ABOUT THIS EXERCISE: Beginning with the line that contains "Leave edit mode, save" in the material below, print each line exactly until the line that contains "middle_mouse_up()" has been printed, then stop.

━━ RECORDS TO USE

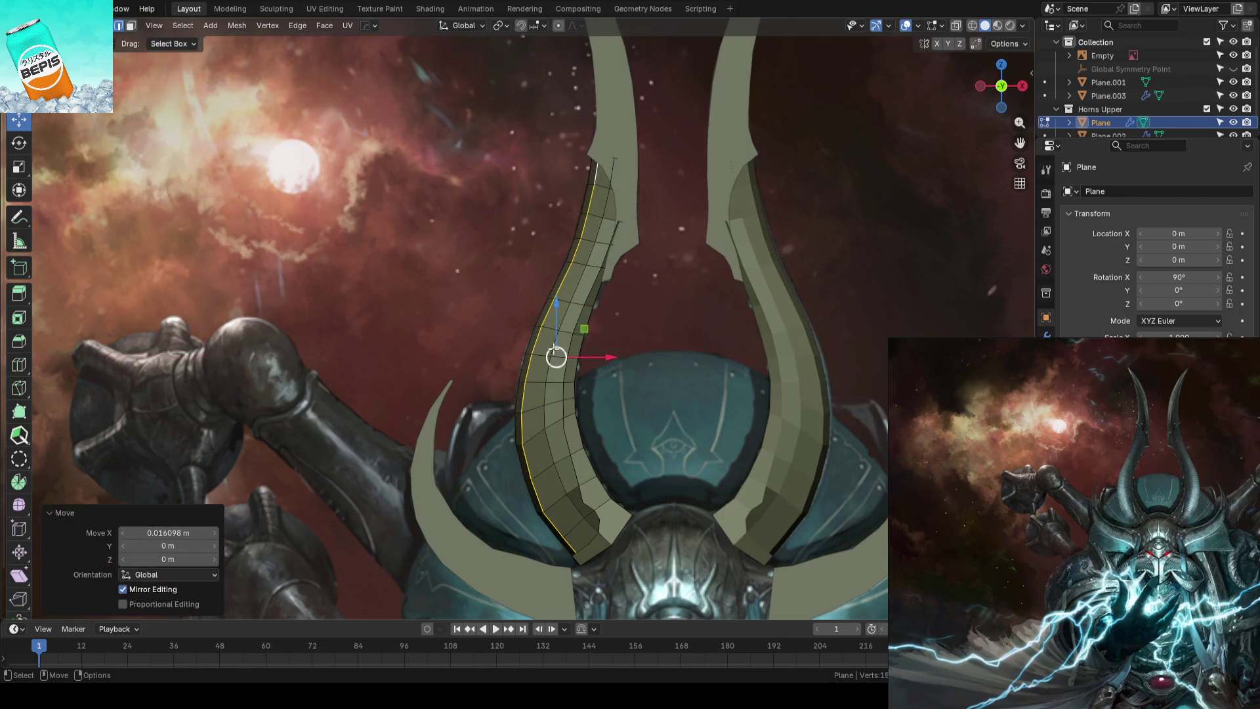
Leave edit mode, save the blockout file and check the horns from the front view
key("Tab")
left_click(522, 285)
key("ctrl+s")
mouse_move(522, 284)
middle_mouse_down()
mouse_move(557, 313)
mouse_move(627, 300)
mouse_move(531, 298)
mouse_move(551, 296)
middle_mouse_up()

━━━━
━━ RECORDS TO USE

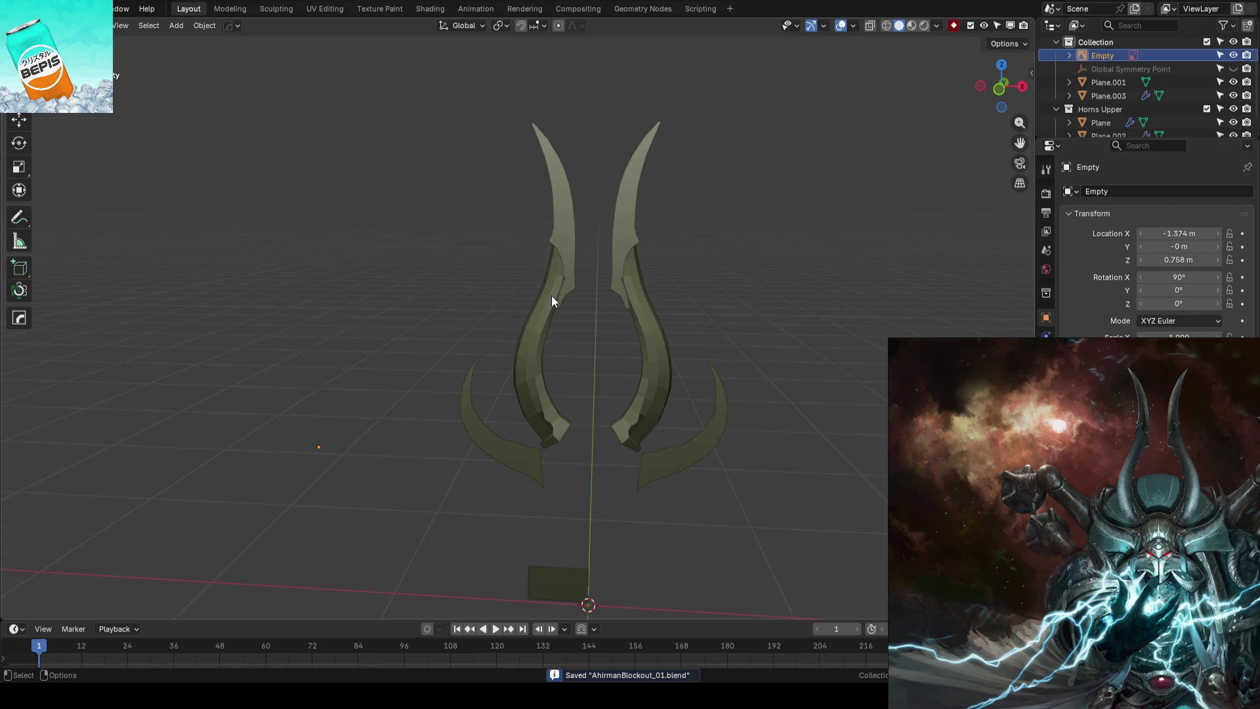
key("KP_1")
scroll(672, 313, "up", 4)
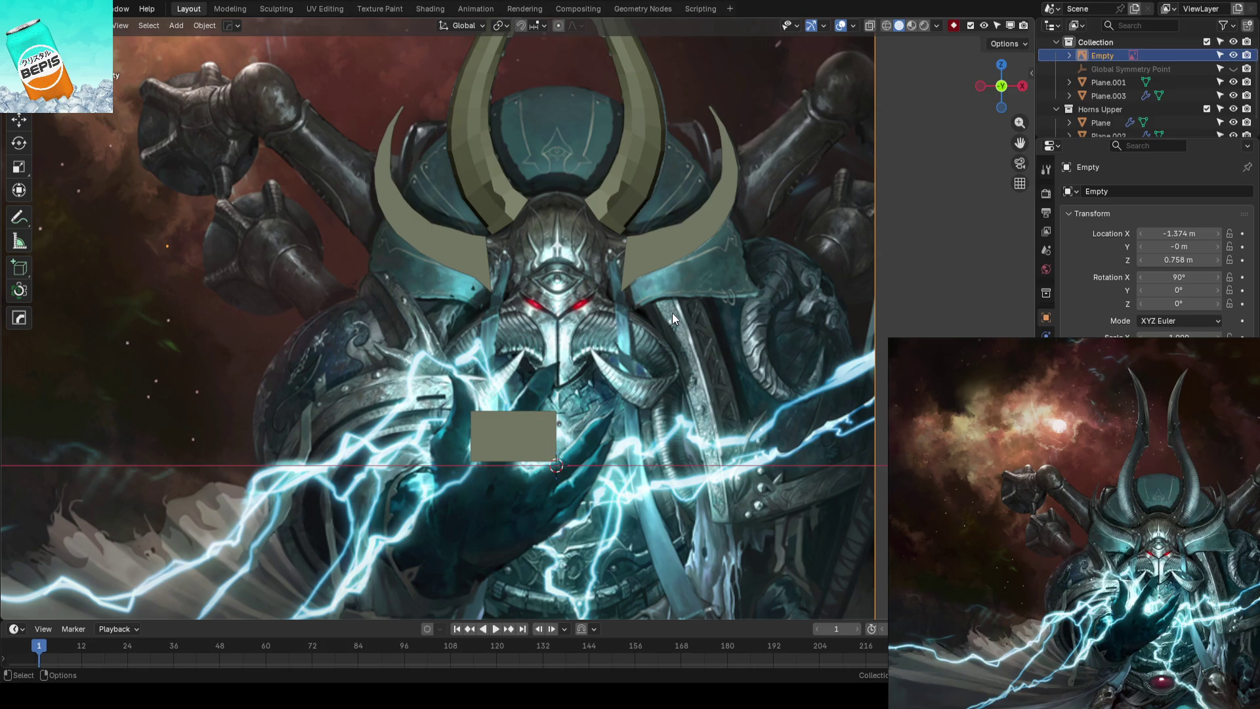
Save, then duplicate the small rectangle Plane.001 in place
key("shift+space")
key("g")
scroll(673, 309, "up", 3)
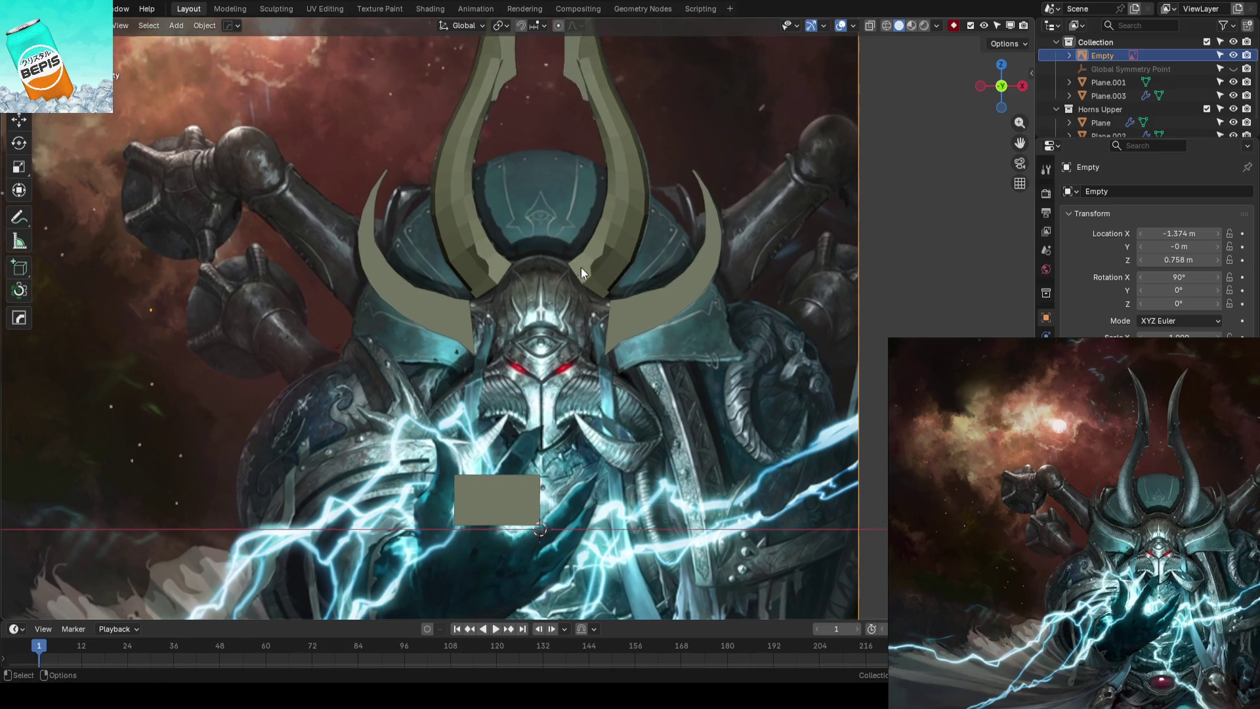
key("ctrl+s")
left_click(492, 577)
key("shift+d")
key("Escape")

━━━━

YOUR SOLUTION:
Leave edit mode, save the blockout file and check the horns from the front view
key("Tab")
left_click(522, 285)
key("ctrl+s")
mouse_move(522, 284)
middle_mouse_down()
mouse_move(557, 313)
mouse_move(627, 300)
mouse_move(531, 298)
mouse_move(551, 296)
middle_mouse_up()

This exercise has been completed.